== What the task requires ==
Only the lines from the one containing "The study reported" through the final line of the entries below are wanted, each copied exactly.

== Entries supplied ==
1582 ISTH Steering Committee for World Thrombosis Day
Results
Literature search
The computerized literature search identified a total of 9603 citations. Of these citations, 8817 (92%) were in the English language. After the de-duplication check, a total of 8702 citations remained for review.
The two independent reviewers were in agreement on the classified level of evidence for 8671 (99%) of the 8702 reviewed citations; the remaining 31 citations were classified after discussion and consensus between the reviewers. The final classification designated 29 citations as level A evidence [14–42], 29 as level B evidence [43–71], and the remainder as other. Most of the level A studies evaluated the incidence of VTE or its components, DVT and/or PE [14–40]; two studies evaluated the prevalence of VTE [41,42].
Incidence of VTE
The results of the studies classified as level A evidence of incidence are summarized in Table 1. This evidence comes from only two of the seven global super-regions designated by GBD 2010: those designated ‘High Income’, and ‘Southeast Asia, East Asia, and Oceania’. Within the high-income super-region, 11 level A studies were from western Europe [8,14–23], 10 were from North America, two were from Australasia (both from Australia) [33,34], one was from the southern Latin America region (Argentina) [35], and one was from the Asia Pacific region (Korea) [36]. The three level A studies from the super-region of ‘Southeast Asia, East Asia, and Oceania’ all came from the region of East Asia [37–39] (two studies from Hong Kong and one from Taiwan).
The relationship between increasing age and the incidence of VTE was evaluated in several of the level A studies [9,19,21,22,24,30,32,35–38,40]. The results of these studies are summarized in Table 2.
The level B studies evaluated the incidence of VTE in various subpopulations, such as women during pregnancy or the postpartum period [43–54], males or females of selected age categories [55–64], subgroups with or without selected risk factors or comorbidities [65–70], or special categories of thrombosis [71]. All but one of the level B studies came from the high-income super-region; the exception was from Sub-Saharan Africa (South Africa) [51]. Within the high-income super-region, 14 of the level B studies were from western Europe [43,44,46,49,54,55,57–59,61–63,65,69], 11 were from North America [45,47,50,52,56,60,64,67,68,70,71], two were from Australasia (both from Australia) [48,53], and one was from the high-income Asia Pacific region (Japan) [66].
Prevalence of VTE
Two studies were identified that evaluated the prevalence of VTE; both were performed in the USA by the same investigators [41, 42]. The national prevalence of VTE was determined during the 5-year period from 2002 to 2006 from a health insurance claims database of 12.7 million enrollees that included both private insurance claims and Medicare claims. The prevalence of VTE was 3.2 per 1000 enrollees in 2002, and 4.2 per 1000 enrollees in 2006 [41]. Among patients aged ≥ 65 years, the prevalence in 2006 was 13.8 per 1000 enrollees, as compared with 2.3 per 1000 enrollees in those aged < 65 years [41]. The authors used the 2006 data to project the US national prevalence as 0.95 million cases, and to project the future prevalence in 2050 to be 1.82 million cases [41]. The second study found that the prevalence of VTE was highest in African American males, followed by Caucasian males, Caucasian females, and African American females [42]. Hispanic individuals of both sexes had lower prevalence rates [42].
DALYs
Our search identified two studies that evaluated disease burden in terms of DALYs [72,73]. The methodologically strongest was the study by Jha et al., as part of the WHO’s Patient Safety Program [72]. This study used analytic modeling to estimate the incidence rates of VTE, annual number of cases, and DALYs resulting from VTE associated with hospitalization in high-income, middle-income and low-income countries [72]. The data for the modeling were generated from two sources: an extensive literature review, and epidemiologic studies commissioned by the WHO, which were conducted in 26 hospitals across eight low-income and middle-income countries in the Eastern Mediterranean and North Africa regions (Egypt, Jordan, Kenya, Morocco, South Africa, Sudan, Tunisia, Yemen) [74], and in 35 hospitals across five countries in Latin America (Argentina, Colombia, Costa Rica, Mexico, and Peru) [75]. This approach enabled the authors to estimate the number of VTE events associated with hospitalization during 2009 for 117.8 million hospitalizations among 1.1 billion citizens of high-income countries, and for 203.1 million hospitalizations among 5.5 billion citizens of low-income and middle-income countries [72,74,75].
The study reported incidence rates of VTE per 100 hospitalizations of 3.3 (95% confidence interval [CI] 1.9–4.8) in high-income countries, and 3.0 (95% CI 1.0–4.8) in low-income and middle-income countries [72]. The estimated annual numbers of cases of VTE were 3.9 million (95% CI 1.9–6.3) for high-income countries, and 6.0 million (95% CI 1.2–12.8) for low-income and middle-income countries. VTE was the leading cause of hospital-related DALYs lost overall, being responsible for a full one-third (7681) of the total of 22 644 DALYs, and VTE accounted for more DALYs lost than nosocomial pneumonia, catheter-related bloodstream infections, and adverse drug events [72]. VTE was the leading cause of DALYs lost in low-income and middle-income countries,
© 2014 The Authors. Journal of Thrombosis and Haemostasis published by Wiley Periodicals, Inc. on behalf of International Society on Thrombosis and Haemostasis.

== Answer ==
The study reported incidence rates of VTE per 100 hospitalizations of 3.3 (95% confidence interval [CI] 1.9–4.8) in high-income countries, and 3.0 (95% CI 1.0–4.8) in low-income and middle-income countries [72]. The estimated annual numbers of cases of VTE were 3.9 million (95% CI 1.9–6.3) for high-income countries, and 6.0 million (95% CI 1.2–12.8) for low-income and middle-income countries. VTE was the leading cause of hospital-related DALYs lost overall, being responsible for a full one-third (7681) of the total of 22 644 DALYs, and VTE accounted for more DALYs lost than nosocomial pneumonia, catheter-related bloodstream infections, and adverse drug events [72]. VTE was the leading cause of DALYs lost in low-income and middle-income countries,
© 2014 The Authors. Journal of Thrombosis and Haemostasis published by Wiley Periodicals, Inc. on behalf of International Society on Thrombosis and Haemostasis.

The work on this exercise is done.